The taxpayer in this case provides money-transfer services within Africa, mobile phone credit and bureau de change services. The taxpayer therefore makes both taxable and exempt supplies for VAT purposes and is thus required to apportion the VAT it incurs on its expenses between taxable and exempt supplies.
The taxpayer apportioned the VAT on its expenses but did not have prior written approval for the apportionment method it applied. The taxpayer then applied in its 2017 financial year to SARS for approval to apply an appropriate apportionment method. SARS issued a binding private ruling to the taxpayer in which it approved the application of a transaction count-based (TCB) method. The ruling was made effective from 1 March 2016, being the commencement of the financial year in which the taxpayer applied for the ruling.
The taxpayer requested SARS to make the ruling effective retrospectively to 1 February 2014, which request SARS refused. The taxpayer appealed to the Tax Court against the decision of SARS. The Tax Court found in favour of SARS on the basis that the standard turnover-based method (STB) as set out in Binding General Ruling 16 (BGR 16) was the only ratio applicable to the taxpayer until SARS issued the binding private ruling, and that proviso (iii) to section 17(1) of the Value-Added Tax Act 89 of 1991 (VAT Act) expressly precluded SARS from issuing a ruling that had effect prior to 1 March 2016.
Proviso (iii) to section 17(1) provides that where a method for determining an apportionment ratio has been approved by the Commissioner, that method may only be changed with effect from a future tax period, or from another date which the Commissioner considers equitable, but such other date must be within the taxpayer’s year of assessment for income tax purposes.
The issue under consideration was whether proviso (iii) prohibits SARS from granting a ruling to apply an appropriate apportionment ruling retrospectively to prior financial years, or whether a taxpayer is, in the absence of a specific ruling, compelled to apply the STB method for those years even if it does not yield a ratio which fairly represents the extent to which the taxpayer applied its resources for making taxable supplies.
The Constitutional Court in Metcash Trading Ltd v Commissioner for South African Revenue Service & Another 63 SATC 13, stated that to evaluate the cogency of a constitutional challenge of certain provisions of the VAT Act, one must have some understanding of the VAT system, which is sophisticated, and its provisions are numerous and complex. It stated further that the VAT Act is interlarded with many terms of art, some of which are defined, and others bear a special meaning in their context. It is considered that the same approach should be followed in considering the context and purpose of the VAT Act and determining the application of its provisions.
A fundamental and important feature of a VAT system, unlike any other tax, is the entitlement to deduct VAT incurred on expenses from the VAT charged on the supply of goods or services, to determine the VAT payable on the “value added” by the taxpayer in each tax period. Where a deduction is not granted, it impacts on pricing, distorts consumer and producer choices and has a cascading effect (tax is levied on tax). One of the reasons why South Africa replaced its sales tax system with VAT was to eliminate these distortions and the cascading effect of the sales tax system, which did not allow for deductions.
The right to deduct VAT is however limited to the extent that a vendor acquires goods or services for the purpose of consumption, use or supply in the course of making taxable supplies. Where a vendor makes both taxable and exempt supplies, the VAT may only be deducted to the extent that expenses are fairly attributable to making taxable supplies.

# # # # #

# [EXERCISE 1]
Echo the VAT apportionment text word for word, everything from "The issue under" down to "for making taxable supplies.".
# [EXERCISE 2]
In the VAT apportionment text, which apportionment method did SARS approve in its binding private ruling to the taxpayer?
# [EXERCISE 3]
Pick up the VAT apportionment text after its final sentence and carry it on.

# [DATA PROVIDED]
# # # # #

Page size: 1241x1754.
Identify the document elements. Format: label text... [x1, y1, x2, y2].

# # # # #

# [EXERCISE ANSWER 1]
The issue under consideration was whether proviso (iii) prohibits SARS from granting a ruling to apply an appropriate apportionment ruling retrospectively to prior financial years, or whether a taxpayer is, in the absence of a specific ruling, compelled to apply the STB method for those years even if it does not yield a ratio which fairly represents the extent to which the taxpayer applied its resources for making taxable supplies.

# [EXERCISE ANSWER 2]
A transaction count-based (TCB) method.

# [EXERCISE ANSWER 3]
Section 17(1) of the VAT Act provides that the extent to which VAT is deductible in these circumstances, is determined by the Commissioner in terms of a binding general ruling or a binding private (or class) ruling. The extent to which the deduction may be made must be determined by the Commissioner on a fair and reasonable basis which fairly represents the application of goods or services for making taxable supplies.
SARS issued BGR 16 in terms of section 17(1), which prescribes the application of a turnover-based method of apportionment. A taxpayer may apply this method without any specific prior written approval by the Commissioner, on the condition that it may only be used if it is fair and reasonable. If it is not fair and reasonable, BGR 16 requires that the taxpayer must apply to SARS to use an alternative method.
A turnover-based method such as the STB method as prescribed by BGR 16 will only yield a fair and reasonable result if there is a constant relationship between every output transaction (taxable or exempt) and the VAT incurred on expenses. It also assumes that the profit margin of taxable and exempt transactions is substantially the same. In practice, this will hardly ever be the case. The only real advantage of a turnover-based method is that it is simple to calculate (K Zacharopoulos, Value-Added Tax: The Partial Exemption Regime).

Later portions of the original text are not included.